Media Quote David Applebaum on FERC Settlement with Barclays
David Applebaum, co-head of the energy regulation, markets and enforcement practice at Akin Gump, has been quoted in the Bloomberg article “Barclays Fine Slashed in U.S. Settlement on Power Manipulation,” regarding a settlement between the Federal Energy Regulatory Commission (FERC) and Barclays over claims that the bank manipulated western U.S. electricity markets from 2006-2008. The article reports that Barclays will pay $105 million instead of a previously imposed fine of $470 million.
One of the traders at Barclays at the time was successful in having his personal fine of $1 million dismissed when a judge agreed that FERC waited too long to bring its case against him. Applebaum said that was a big factor in the reduction of the penalty against the bank.
“I think once the Smith decision came out, it was inevitable that FERC would have to reduce its damages and civil penalties significantly,” said Applebaum, who previously served as director of investigations with the commission’s office of enforcement team.
Speaking to Inside FERC for the article “$105 million settlement ends long-running Barclays market manipulation case,” Applebaum expanded on why the penalty was reduced, saying it is likely due to “the recent adverse ruling from the court on statute of limitations grounds.
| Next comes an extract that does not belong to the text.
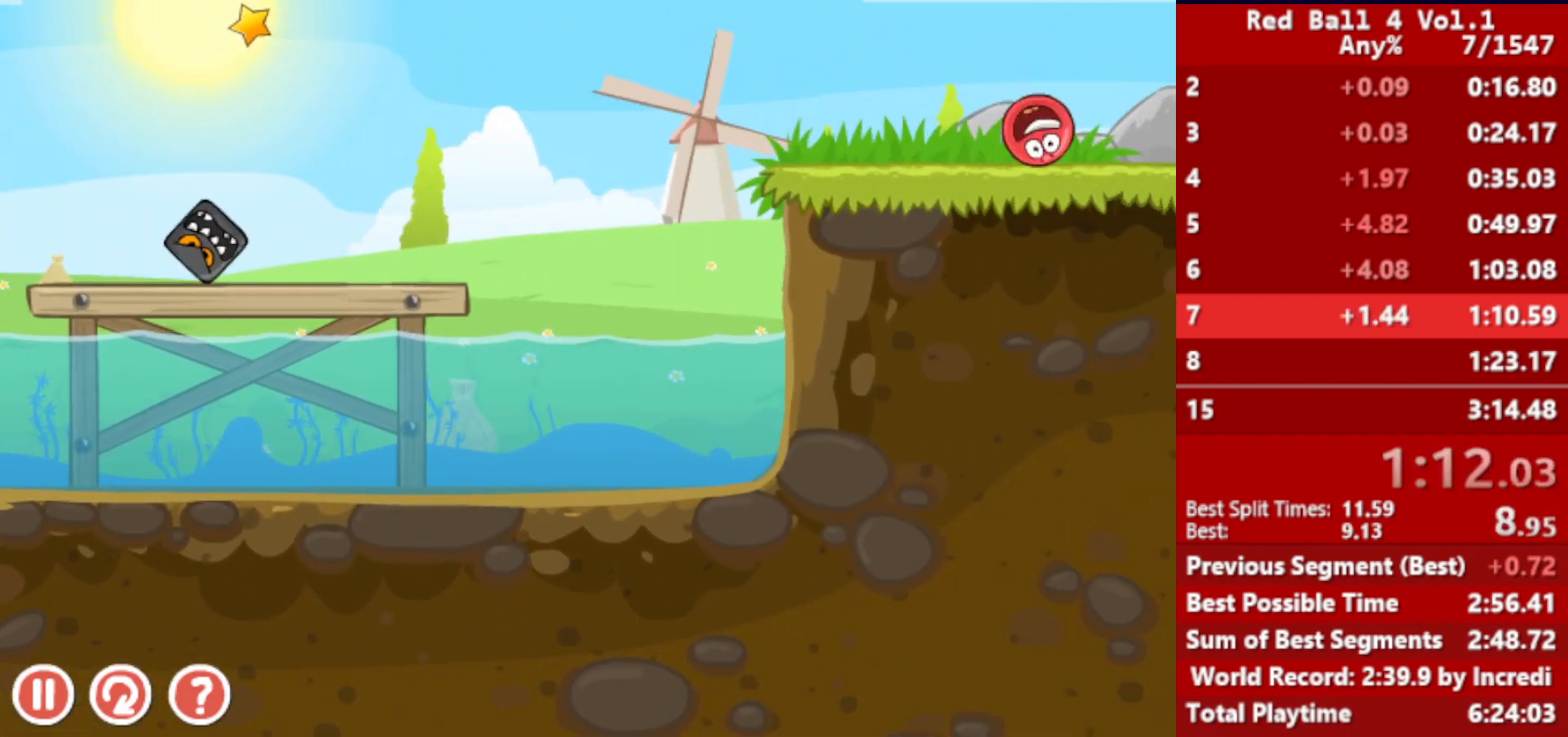
{"keys": ["right", "up"], "events": [[83, "up", "down"]]}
That ruling … indicated that, in the court’s view, a significant portion of the time period included within FERC’s case against Barclays itself was time-barred — which necessarily meant that penalties associated with that time period would be barred as well.”
Applebaum added that he finds it significant “that FERC’s largest outstanding, and longest running, market manipulation case in federal court and before the commission has now come to a close.”